RECORD EXCERPTS:
★ ★ ★ ★ ★ ★ ★

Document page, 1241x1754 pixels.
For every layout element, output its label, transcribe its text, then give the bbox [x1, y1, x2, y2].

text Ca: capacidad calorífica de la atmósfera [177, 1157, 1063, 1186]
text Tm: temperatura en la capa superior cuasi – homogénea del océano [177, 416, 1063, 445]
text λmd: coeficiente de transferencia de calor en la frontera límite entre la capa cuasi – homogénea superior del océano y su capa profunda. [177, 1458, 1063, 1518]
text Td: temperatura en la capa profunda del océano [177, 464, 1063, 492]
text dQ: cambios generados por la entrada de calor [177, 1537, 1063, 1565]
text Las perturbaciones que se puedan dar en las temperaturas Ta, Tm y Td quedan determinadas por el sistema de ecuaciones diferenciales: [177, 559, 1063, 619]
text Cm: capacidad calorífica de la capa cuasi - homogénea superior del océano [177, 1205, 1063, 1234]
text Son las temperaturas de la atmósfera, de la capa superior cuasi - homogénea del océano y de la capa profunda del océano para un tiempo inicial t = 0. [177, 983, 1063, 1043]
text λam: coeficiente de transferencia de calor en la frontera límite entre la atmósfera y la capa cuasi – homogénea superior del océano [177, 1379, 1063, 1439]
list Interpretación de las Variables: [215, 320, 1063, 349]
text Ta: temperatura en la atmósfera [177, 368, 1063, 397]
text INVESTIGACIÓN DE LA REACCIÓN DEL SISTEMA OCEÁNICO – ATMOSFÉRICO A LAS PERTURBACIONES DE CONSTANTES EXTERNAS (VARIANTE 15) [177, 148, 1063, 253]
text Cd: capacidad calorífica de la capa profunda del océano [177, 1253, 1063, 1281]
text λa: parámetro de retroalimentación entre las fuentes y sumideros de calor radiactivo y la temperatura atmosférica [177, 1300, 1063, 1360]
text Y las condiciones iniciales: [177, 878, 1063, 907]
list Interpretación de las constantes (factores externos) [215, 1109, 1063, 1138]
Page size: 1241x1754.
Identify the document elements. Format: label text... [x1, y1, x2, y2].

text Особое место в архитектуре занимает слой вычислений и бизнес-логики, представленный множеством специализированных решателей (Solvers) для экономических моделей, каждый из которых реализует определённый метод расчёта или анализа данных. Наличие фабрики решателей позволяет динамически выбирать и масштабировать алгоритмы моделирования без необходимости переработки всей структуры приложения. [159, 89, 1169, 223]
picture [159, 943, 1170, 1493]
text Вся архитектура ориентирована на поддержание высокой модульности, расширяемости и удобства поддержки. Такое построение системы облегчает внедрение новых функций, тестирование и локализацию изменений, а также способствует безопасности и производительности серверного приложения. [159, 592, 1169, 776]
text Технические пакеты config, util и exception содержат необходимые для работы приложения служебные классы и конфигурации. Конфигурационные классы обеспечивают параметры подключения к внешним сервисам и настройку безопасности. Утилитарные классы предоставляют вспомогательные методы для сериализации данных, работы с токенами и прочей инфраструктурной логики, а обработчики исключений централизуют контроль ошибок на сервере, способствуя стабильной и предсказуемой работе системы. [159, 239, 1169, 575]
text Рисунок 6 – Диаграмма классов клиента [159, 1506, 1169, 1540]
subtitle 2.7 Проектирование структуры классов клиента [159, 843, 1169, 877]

★ ★ ★ ★ ★ ★ ★

WORK INSTRUCTIONS:
Across all of the material above, how many lines contain the word "atmósfera"? Only the number should be given.

WRITTEN ANSWER:
4